Prior to BFA, Night elves and Draenei should be pushing for more aggression towards the orcs for being well…orcs with the goal of kicking them out of Kalimdor. Yeah the Draenei got Argus back, but why do they ignore the mass genocide back on Draenor? The two of them should be constantly pushing the Alliance to take the fight to the orcs in Orgrimmar.
The problem comes when peacefully co-existing is the only racial motive is when things get passive. The Horde wouldn’t be nearly as interesting if characters like Garrosh and Sylvanas just decided they were fine with their lot in life, but as a player that plays both Horde and Alliance, I am tired of seeing the Alliance act passively and largely ignored and just as tired of seeing the Horde practically dismantle with each xpac because they need to use them as bad guys again.
There are lots of ways Blizzard could have made Alliance more interesting. For starters, they didn’t have to take away Varian’s “angry king” persona and let him keep his blood thirst when fighting Horde. They wanted Varian as a hero and not a human Garrosh so they put him through his little ritual.
Worgen could have had more difficulty controlling their feral impulses than what Blizzard portrayed. Let a few lose control on the streets of Stromwind and attack, maybe even kill a few innocent bystanders. Let Alliance members assist Greymane in further efforts to control their feral side and help build trust between Worgen and the rest of the Alliance.

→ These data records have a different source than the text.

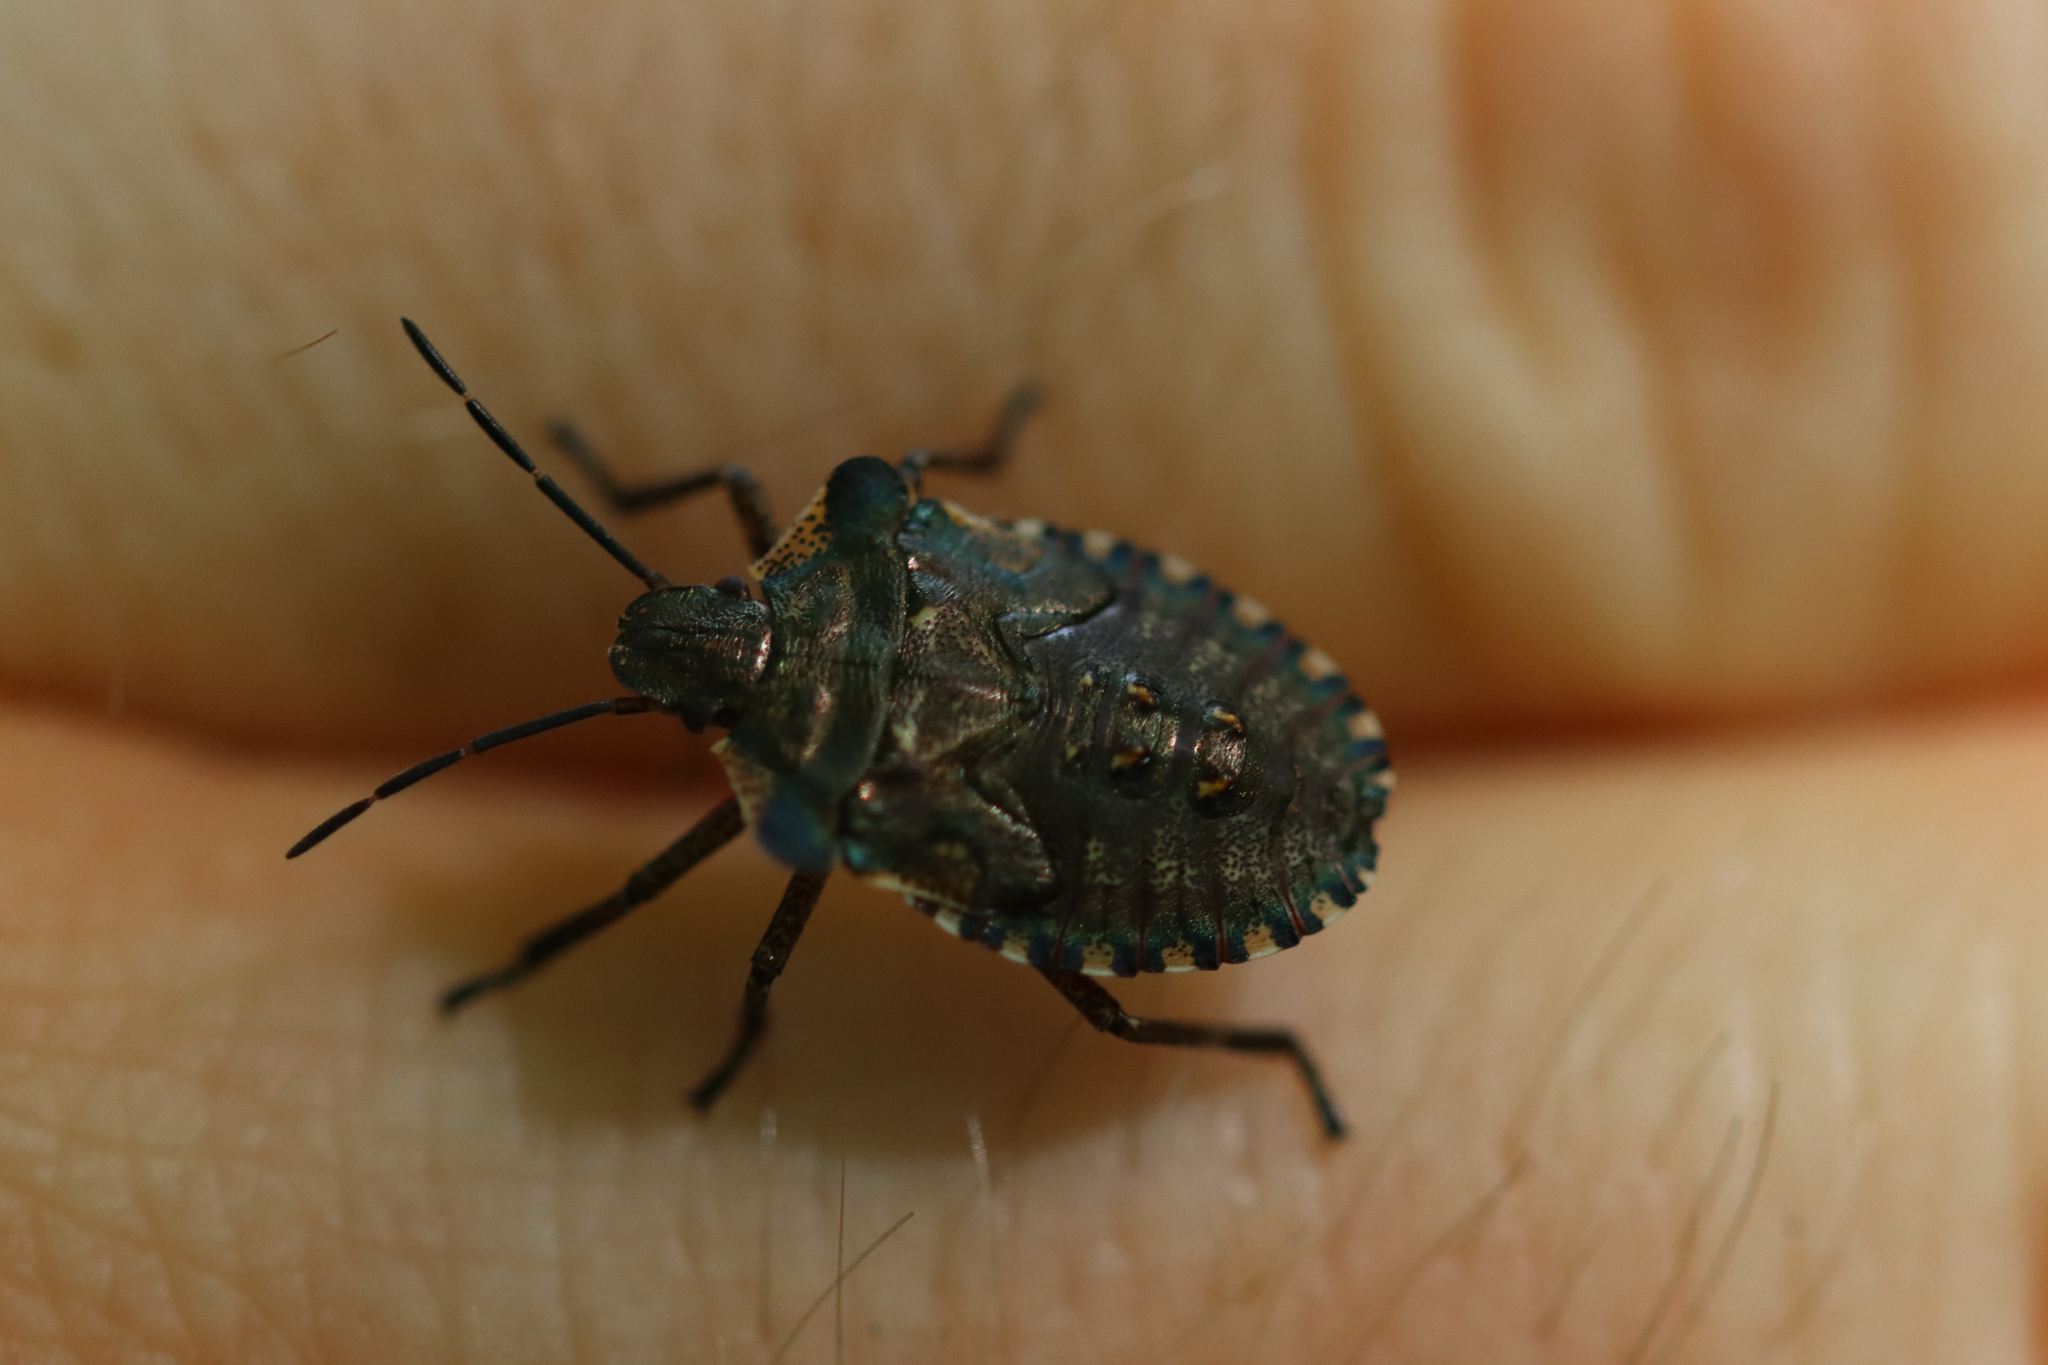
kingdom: Animalia
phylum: Arthropoda
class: Insecta
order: Hemiptera
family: Pentatomidae
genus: Pentatoma
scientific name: Pentatoma rufipes
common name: Forest bug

More recently they could have had some major friction by having both Lightforged Draenei getting real upset over the prospects of working with Void Elves.
They could have had Jaina as a villain this expansion but decided not to and turned her back into Peace Cheerleader.
Sorry but, nope. Alliance are doomed to be the faction where everyone gets along nicely, holds hands, and sings Kum Bah Yah. Blizzard wants them as the quintessential hero team without any villain qualities at all. I’d like to think that this thing with Tyrande will bear something interesting but I don’t think they have the nerve to let it go very far.
Because they know they could have prepared the races of Draenor for what they knew they were bringing to the planet. They chose to live out their days in luxurious splendor instead of vigorous preparation. They sinned. They know it. They know the onus of what happened to them falls squarely on their own shoulders.
See I would love it if Blizzard allowed the Night elves or anything Alliance to be that aggressive.
But they won’t. Remember, you guys are the proverbial ultra good guys and united team Blue. All this friction between night elves and the rest of the Alliance will blow over soon enough.
See I could buy that if the Draenei were described as seeing the events on Draenor as their fault and to some extent I’m sure some knew the Legion would eventually come for them. But that doesn’t mean that they would just give the Orcs a free pass. In all of their written lore, the Draenei despise orcs not only for the genocide, but for their giving into the corruption as well (and likely for continuing their warlock traditions even after their turn away from the Legion)
I know people aren’t too fond of BFA Yrel, but it would make perfect sense for a MU draenei to behave like her given how the orcs have acted throughout WoW.